On Dec. 3, 1993, Paglia, De La Peña and Rothenberg made their pitches to the USSF. By then, Paglia knew his efforts were largely dead in the water.
"(The federation was) very polite, they asked a few questions, were very non-committal, and that was it," said Paglia. "It was a dog and pony show, they just wanted to see what we had. I had meetings with Rothenberg and Gulati, who wanted to merge our ideas, and then De La Peña, he wanted to merge as well. Everybody was looking to cut deals. In the end, we didn't get a single vote."
The APSL received five votes, largely from board members concerned with Rothenberg's involvement and the potential of antitrust litigation. MLS, the winner of the day, received 16. In the end, Major League Soccer simply had the power and financial wherewithal to overwhelm its competitors, and the USSF wasn't interested in sanctioning something that wasn't exactly soccer. Paglia's group had lofty goals, aiming to raise $700 million and build 12 stadiums in under 18 months. Years later, it certainly feels unrealistic.
"League 1 America may be an interesting concept," said Haimes. "And it may be an interesting game. It just wasn't soccer, or it wasn't football, whatever you'd want to say. It wouldn't have satisfied FIFA, either. I don't think it was an issue, at the end of the day, we just didn't take that seriously."
Paglia soldiered on, even after the federation made its choice.
"When we started this, we were outsiders," Paglia told Soccer America in the days following the federation's decision. "Now that the board has made its choice, we're still outsiders and we're still going ahead. Nothing has really changed."

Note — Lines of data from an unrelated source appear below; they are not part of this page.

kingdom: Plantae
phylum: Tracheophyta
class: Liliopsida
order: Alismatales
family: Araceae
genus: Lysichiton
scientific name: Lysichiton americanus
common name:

He continued to pitch his concept to investors, hoping his league would prove a potential competitor to MLS. He talked about going head-to-head with MLS in the New York and Los Angeles markets and accused the federation of restrictive trade practices and favoritism. Rothenberg and others continued deriding his efforts in the media. Asked whether he had written Paglia off after winning the sanctioning battle, Rothenberg didn't hold back.
"He was never written in to begin with," he told Soccer America.

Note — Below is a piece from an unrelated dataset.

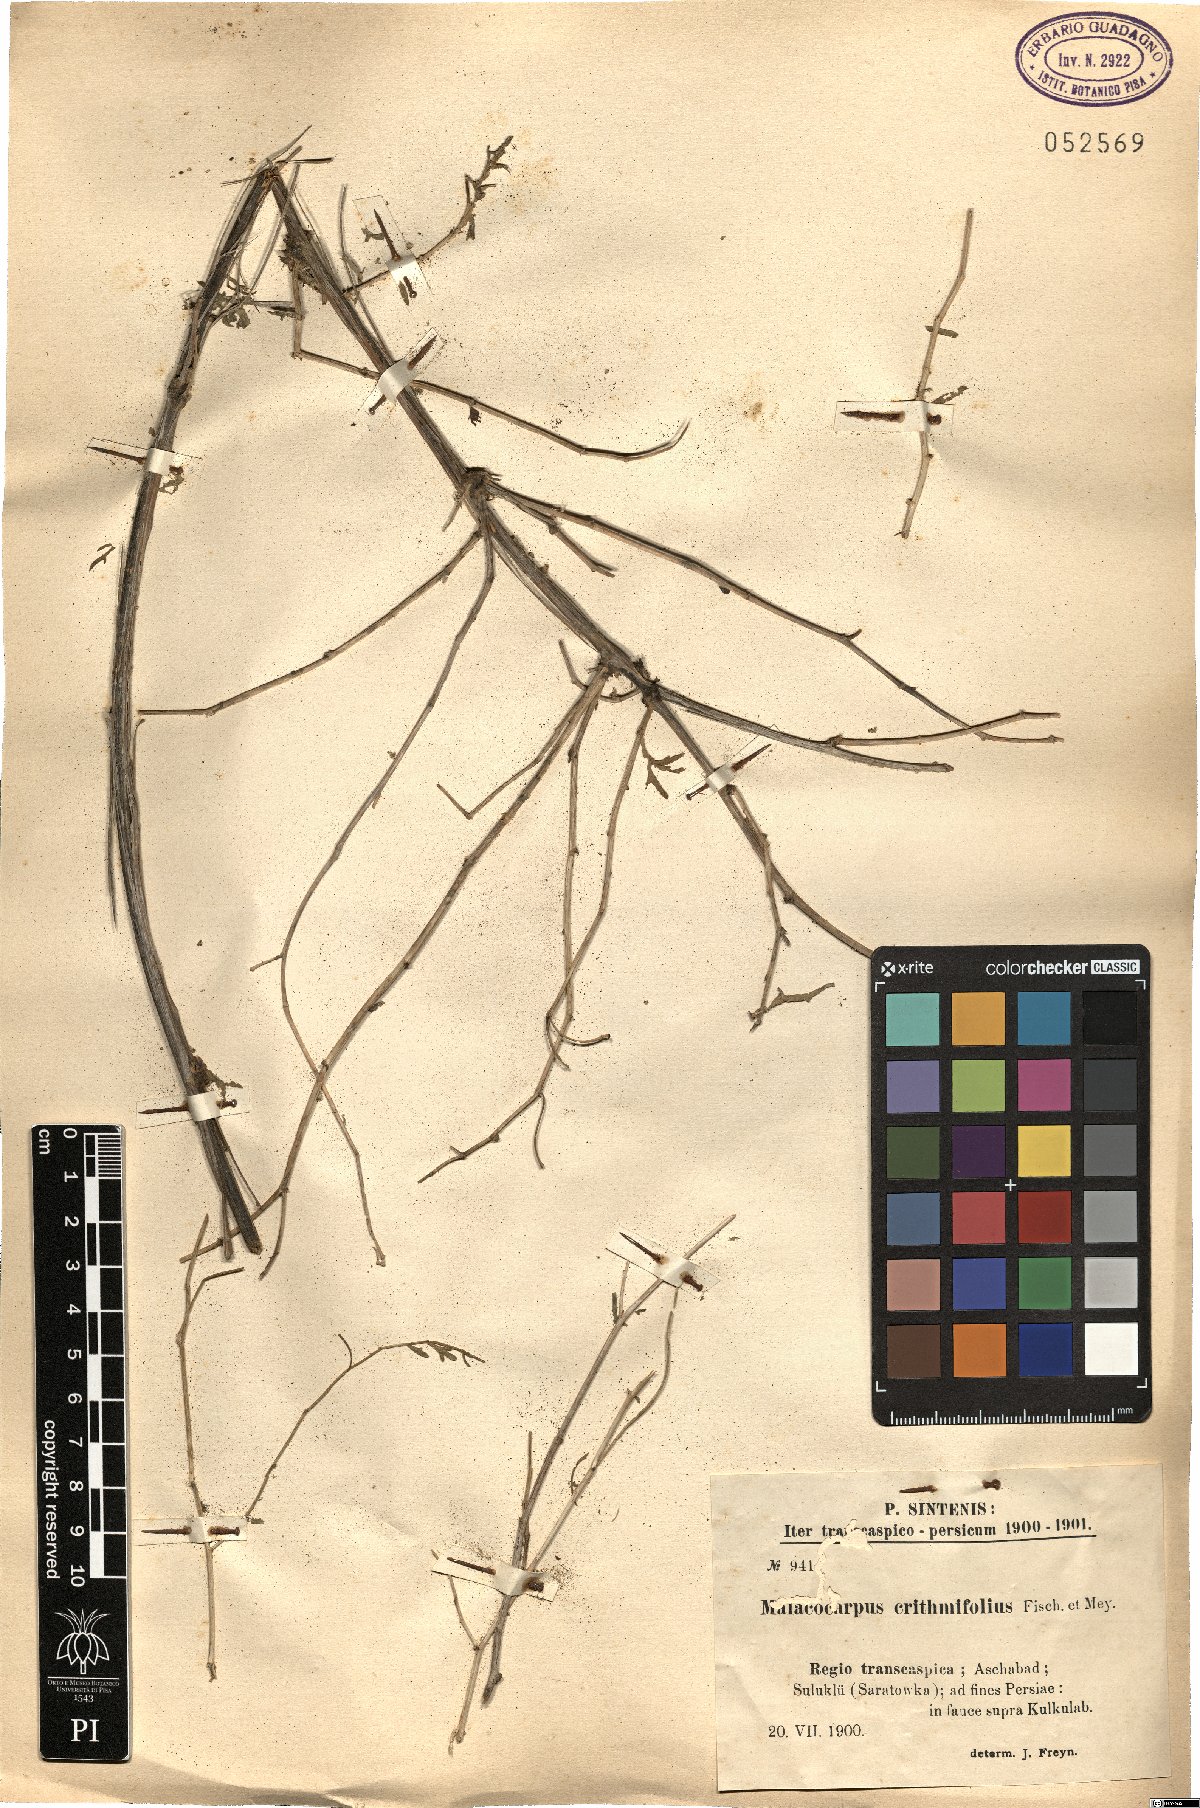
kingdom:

U.S. Soccer made its recommendation to FIFA at the 1994 World Cup draw, in Las Vegas, just weeks after approving the MLS bid. The league initially wanted to start play in 1995 but ended up pushing its debut back until 1996 as it worked to lay roots.
By the end of 1995, Paglia had given up on his dream. The APSL collapsed in 1996, dissolving into the USISL. Even the CISL, the country's indoor league, collapsed in 1998.
Thirty years on, the USSF can feel vindicated in its decision to back MLS. Soccer, it turns out, had not failed to gain traction in the U.S. because it wasn't American enough. MLS had its own Americanized quirks, like the 35-yard shootout , but they were phased out quickly. The league continues to battle for relevance in the American sports landscape but is unquestionably the most successful professional soccer league in American history.
Paglia has remained involved in the game since his League 1 America efforts fell apart, mostly as a coach. Three decades after he stuck the league's business plan in a box, there's still a little disappointment and resentment in his voice when he talks about his former vision.
"Nobody likes to fail," says Paglia. "And we failed miserably with it. It cost me a great deal of money and it took me a long time to recover the financial losses. I really did go all in on it."